● **Stored data**
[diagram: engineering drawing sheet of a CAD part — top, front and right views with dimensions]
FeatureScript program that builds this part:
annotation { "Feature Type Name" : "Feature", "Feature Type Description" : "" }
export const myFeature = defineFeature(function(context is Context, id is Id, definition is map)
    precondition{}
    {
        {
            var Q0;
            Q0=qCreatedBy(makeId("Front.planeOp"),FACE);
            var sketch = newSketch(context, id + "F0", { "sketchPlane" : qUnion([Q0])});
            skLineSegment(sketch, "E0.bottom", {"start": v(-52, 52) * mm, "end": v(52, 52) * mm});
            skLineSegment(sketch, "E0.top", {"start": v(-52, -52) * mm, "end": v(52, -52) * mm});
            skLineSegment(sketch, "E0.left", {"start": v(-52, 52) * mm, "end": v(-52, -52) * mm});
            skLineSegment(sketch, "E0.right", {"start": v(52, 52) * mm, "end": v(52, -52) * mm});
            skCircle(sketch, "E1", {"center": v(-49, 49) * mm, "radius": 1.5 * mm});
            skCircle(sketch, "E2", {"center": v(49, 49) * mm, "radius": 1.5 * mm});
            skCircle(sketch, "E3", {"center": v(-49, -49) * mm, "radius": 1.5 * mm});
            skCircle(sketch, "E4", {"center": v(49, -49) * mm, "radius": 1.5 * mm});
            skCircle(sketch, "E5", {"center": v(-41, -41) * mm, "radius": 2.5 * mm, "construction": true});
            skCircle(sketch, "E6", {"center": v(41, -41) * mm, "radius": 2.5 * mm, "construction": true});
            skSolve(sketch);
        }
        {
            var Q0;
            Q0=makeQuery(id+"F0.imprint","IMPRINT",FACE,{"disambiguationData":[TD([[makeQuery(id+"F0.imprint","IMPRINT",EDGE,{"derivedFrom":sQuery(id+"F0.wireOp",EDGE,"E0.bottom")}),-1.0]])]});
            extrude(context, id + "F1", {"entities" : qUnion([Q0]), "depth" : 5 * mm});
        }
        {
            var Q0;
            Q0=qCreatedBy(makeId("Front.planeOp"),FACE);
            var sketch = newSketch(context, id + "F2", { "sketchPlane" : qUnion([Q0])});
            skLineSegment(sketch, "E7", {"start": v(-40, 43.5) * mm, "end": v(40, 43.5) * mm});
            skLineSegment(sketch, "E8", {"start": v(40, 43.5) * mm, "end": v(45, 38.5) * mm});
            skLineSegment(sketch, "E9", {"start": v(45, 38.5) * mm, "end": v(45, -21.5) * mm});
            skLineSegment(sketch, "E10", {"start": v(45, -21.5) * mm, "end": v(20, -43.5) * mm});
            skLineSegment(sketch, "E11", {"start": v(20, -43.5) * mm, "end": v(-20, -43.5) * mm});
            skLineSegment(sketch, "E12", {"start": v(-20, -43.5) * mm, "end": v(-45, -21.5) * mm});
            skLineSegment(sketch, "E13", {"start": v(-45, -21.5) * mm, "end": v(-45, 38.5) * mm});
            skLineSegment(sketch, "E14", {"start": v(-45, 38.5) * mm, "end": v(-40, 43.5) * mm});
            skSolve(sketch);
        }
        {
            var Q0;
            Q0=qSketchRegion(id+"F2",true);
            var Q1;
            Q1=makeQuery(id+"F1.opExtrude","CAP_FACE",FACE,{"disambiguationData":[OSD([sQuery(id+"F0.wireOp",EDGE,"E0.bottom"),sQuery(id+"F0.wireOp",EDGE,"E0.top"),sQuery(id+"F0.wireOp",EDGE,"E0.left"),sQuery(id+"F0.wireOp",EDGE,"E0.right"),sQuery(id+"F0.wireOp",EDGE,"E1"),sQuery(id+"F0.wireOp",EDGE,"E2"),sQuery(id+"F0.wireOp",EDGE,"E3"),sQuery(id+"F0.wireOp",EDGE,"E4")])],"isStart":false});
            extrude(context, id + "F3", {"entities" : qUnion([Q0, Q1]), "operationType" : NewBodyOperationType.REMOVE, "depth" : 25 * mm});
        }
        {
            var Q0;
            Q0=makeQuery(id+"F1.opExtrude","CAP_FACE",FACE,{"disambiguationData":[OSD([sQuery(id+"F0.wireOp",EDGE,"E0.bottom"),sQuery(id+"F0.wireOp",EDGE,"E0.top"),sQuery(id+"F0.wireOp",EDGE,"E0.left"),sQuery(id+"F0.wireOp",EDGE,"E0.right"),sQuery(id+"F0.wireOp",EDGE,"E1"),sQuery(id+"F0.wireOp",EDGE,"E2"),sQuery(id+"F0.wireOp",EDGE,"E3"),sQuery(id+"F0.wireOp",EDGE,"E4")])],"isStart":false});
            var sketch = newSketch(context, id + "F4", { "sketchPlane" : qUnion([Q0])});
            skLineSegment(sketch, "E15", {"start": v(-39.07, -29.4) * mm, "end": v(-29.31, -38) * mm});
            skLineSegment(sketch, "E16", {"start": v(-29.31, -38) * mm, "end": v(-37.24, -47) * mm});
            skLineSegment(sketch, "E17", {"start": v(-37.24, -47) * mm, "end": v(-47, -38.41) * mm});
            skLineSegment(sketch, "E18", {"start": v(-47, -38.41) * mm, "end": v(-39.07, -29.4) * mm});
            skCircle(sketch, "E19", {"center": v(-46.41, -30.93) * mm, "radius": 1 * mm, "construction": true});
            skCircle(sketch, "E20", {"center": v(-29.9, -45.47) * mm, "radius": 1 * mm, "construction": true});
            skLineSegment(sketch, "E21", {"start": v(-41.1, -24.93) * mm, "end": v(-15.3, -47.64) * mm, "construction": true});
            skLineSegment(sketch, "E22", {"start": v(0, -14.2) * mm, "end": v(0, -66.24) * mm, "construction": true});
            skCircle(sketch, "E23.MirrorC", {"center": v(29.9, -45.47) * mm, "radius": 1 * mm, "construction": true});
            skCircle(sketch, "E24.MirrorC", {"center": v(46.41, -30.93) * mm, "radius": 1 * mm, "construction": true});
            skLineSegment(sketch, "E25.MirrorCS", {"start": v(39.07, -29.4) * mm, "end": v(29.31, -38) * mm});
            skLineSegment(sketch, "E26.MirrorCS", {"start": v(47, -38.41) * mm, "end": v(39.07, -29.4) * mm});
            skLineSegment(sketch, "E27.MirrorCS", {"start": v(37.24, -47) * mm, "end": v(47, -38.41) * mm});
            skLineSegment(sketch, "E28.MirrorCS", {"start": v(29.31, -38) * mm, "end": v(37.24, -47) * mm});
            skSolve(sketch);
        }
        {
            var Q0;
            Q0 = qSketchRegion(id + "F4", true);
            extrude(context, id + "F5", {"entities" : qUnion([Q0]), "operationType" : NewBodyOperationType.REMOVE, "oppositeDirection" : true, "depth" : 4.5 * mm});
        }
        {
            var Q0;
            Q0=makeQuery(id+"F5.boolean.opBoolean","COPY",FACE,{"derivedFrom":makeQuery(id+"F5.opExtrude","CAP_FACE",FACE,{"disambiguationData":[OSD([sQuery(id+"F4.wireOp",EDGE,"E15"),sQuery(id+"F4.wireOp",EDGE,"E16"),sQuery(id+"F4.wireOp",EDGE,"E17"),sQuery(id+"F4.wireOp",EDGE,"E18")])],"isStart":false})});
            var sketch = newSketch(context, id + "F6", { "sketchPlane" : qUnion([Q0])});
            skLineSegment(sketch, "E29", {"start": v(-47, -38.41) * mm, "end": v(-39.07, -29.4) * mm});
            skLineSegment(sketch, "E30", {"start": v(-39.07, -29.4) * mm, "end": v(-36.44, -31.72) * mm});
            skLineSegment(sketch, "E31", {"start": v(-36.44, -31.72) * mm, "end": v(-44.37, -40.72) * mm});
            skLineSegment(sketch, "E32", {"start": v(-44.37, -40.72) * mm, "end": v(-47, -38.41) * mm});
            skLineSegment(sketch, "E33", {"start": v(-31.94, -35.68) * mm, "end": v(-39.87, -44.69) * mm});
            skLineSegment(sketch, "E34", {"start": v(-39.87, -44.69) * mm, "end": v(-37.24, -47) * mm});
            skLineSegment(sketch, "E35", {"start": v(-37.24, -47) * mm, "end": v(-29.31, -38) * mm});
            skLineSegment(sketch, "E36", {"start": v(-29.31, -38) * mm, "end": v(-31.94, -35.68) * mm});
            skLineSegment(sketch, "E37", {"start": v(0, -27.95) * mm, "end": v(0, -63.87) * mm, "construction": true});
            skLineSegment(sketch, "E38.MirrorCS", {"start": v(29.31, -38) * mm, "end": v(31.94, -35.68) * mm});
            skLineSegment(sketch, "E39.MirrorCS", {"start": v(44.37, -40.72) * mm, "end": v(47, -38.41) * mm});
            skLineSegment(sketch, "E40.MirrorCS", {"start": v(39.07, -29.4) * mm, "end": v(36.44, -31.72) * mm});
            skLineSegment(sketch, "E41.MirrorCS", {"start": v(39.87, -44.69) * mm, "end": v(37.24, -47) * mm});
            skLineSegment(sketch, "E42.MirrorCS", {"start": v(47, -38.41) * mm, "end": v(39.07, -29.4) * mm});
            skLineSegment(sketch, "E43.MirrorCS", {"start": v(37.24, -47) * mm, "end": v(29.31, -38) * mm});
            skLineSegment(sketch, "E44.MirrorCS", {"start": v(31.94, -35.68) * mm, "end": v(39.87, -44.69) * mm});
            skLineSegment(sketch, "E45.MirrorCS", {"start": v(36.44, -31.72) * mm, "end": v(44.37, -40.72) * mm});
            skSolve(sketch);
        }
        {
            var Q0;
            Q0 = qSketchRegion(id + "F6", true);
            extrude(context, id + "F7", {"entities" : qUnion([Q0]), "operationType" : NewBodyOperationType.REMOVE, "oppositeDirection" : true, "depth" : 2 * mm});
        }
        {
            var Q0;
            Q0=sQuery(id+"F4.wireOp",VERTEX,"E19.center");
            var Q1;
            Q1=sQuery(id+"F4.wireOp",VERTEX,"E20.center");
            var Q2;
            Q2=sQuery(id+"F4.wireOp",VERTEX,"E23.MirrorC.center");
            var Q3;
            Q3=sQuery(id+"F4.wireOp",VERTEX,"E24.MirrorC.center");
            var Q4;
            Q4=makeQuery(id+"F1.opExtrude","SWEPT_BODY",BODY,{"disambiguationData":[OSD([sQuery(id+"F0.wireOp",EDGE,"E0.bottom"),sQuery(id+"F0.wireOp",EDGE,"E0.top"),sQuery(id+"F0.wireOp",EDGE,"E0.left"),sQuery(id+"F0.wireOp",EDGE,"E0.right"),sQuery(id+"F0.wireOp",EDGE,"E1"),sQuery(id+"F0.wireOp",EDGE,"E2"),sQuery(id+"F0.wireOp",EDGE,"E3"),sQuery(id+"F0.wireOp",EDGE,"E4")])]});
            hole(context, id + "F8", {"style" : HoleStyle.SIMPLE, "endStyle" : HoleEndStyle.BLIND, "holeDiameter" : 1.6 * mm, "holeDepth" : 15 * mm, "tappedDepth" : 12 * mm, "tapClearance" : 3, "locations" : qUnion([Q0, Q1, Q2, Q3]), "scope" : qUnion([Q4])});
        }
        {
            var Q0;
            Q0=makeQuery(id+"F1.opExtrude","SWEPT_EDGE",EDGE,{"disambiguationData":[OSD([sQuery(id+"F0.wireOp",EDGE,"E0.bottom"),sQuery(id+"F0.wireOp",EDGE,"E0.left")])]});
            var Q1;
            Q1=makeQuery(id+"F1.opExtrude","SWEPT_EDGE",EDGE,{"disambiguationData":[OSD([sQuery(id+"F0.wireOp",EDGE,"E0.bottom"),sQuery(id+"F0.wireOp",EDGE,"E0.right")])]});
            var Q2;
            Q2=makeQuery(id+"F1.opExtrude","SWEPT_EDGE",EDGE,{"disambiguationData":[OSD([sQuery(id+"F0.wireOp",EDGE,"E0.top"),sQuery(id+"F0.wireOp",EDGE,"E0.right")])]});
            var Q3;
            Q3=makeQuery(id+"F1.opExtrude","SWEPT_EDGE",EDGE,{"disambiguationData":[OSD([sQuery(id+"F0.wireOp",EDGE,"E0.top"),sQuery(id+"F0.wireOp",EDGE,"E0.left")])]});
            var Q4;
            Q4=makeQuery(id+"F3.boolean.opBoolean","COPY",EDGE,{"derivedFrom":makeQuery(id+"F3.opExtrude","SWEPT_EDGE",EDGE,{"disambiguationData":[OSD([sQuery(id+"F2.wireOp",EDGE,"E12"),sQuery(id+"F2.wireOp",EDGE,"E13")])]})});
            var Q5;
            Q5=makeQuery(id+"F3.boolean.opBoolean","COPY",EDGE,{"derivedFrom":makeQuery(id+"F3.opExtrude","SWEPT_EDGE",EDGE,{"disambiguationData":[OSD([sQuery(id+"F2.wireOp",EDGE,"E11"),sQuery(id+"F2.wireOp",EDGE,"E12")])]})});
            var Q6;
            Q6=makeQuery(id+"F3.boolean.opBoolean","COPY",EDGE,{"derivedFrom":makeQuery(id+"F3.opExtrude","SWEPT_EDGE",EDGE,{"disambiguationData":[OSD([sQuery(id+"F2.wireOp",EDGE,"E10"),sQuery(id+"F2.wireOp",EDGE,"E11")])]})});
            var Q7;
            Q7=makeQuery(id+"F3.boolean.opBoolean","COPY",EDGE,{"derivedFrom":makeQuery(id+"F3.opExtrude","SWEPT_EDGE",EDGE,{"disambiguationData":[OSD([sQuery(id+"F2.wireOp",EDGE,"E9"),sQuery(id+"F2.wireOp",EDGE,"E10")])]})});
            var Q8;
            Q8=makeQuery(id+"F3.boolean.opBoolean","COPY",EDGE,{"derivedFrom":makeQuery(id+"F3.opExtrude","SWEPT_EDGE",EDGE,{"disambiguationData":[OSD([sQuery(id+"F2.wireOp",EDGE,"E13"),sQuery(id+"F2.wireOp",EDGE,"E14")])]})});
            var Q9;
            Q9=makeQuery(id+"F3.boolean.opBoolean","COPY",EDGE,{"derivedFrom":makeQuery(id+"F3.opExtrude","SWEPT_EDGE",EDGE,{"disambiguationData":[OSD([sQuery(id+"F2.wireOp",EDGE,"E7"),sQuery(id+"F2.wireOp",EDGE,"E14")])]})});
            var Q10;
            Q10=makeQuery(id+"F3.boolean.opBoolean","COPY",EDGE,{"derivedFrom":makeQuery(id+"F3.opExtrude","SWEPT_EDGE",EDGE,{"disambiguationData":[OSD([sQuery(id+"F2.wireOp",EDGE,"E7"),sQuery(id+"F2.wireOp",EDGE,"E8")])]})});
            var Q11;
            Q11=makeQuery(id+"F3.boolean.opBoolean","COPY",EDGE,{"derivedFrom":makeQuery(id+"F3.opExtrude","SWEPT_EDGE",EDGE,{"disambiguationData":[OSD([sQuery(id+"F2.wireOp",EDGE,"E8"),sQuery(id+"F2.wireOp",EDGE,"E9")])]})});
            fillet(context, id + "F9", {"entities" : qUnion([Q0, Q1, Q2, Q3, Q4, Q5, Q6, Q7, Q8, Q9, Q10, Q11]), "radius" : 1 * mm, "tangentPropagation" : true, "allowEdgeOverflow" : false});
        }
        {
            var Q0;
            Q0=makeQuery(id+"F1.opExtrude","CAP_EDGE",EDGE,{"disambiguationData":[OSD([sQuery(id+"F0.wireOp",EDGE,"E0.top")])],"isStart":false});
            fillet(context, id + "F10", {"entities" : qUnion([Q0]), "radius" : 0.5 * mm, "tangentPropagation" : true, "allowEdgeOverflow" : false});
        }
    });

● **What you should do**
Render the lines from the start of the records through the line containing "v(-49, 49) *", inclusive, as a Markdown table with the columns Row and Line, omitting any blank lines.

● **Result below**
| Row | Line |
|---|---|
| 1 | [diagram: engineering drawing sheet of a CAD part — top, front and right views with dimensions] |
| 2 | FeatureScript program that builds this part: |
| 3 | annotation { "Feature Type Name" : "Feature", "Feature Type Description" : "" } |
| 4 | export const myFeature = defineFeature(function(context is Context, id is Id, definition is map) |
| 5 |     precondition{} |
| 6 |     { |
| 7 |         { |
| 8 |             var Q0; |
| 9 |             Q0=qCreatedBy(makeId("Front.planeOp"),FACE); |
| 10 |             var sketch = newSketch(context, id + "F0", { "sketchPlane" : qUnion([Q0])}); |
| 11 |             skLineSegment(sketch, "E0.bottom", {"start": v(-52, 52) * mm, "end": v(52, 52) * mm}); |
| 12 |             skLineSegment(sketch, "E0.top", {"start": v(-52, -52) * mm, "end": v(52, -52) * mm}); |
| 13 |             skLineSegment(sketch, "E0.left", {"start": v(-52, 52) * mm, "end": v(-52, -52) * mm}); |
| 14 |             skLineSegment(sketch, "E0.right", {"start": v(52, 52) * mm, "end": v(52, -52) * mm}); |
| 15 |             skCircle(sketch, "E1", {"center": v(-49, 49) * mm, "radius": 1.5 * mm}); |